Trinidad and Tobago has cancelled an agreement with Venezuela for the joint development of a natural gas field straddling their maritime border because of United States sanctions on Venezuela’s state energy giant Petroleos de Venezuela SA (PDVSA).
The Caribbean island nation is a major exporter of liquefied natural gas (LNG), but its own offshore natural gas output has been declining in recent years.
That has raised the possibility of using gas from neighbouring Venezuela, which has large untapped offshore gas reserves, to feed LNG plants in Trinidad.
Trinidad and Tobago’s Prime Minister Keith Rowley said on Monday during an energy conference in Port of Spain that the two countries will now independently develop the 283-billion-cubic-metre (10.04-trillion-cubic-foot) Loran-Manatee shallow-water natural gas field.

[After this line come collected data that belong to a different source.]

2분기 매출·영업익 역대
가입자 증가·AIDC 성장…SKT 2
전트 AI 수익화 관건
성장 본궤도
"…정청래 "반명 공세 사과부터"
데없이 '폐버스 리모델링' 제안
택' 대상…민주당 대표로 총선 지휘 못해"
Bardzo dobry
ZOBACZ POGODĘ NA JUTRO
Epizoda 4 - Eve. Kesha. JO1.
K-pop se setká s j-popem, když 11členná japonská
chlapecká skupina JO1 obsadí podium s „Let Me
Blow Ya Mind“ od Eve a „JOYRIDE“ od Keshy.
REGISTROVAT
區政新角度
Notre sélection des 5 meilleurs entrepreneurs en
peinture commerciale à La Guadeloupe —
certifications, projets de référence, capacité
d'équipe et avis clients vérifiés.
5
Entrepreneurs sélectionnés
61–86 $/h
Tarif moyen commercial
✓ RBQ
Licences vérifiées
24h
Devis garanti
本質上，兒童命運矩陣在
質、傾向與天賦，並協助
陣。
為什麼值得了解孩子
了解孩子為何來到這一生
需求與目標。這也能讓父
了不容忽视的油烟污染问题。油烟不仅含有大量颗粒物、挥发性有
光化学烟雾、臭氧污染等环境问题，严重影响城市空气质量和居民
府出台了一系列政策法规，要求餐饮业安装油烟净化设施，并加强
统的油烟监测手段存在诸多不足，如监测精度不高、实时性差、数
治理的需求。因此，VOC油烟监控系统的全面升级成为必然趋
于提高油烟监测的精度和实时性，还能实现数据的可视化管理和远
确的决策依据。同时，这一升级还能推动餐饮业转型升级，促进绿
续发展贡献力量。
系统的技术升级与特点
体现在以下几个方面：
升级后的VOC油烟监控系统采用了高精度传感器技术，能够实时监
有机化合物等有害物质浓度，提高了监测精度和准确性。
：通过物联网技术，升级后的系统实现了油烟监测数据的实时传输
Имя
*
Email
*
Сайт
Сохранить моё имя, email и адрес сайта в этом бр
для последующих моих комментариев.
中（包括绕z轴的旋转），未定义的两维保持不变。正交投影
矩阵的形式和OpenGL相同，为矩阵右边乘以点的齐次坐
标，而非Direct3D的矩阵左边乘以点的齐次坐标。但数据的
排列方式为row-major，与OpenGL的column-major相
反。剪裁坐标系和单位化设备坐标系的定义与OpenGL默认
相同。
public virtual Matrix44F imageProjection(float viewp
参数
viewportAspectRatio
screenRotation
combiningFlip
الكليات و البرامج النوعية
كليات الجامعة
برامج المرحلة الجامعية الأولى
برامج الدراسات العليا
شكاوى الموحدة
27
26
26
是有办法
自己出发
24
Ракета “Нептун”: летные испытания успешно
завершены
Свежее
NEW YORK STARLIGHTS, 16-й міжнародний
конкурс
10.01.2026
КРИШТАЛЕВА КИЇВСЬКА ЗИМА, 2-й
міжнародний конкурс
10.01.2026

“Progress in the development of the unitised Loran-Manatee field has been impeded by the sanctions imposed by the US government, which inhibits US companies from doing business with Venezuelan oil company PDVSA,” Rowley said.
Under the agreement signed in 2013 between the two countries, 73.75 percent of the joint field belongs to Venezuela and the rest to Trinidad and Tobago.
US oil major Chevron Corp holds a 60 percent interest in the Loran field, with the remainder held by PDVSA, while Shell Trinidad and Tobago Ltd holds a 100 percent interest in the Manatee field.
PDVSA, the Venezuelan oil ministry, Chevron and Shell did not immediately respond to a Reuters News Agency request for comment.
The US Department of the Treasury slapped sanctions on PDVSA last year in a bid to oust Venezuela’s socialist President Nicolas Maduro. He has overseen an economic collapse and is accused by the US and others of corruption and human rights violations.
PDVSA’s output has declined, but exports have increased in recent months and Maduro remains in power.
Rowley said gas production from the Manatee field could start by 2024 or 2025 at rates ranging from 7 to 11 million cubic metres (270 to 400 million standard cubic feet) per day.
He said the decision to independently develop the fields also has implications for the development of other cross-border fields that straddle the two countries: the Mankin-Cocuina and the Kapok-Doradoh.
These are estimated to hold 24 billion cubic metres (850 billion cubic feet) of gas within the Trinidad and Tobago maritime area.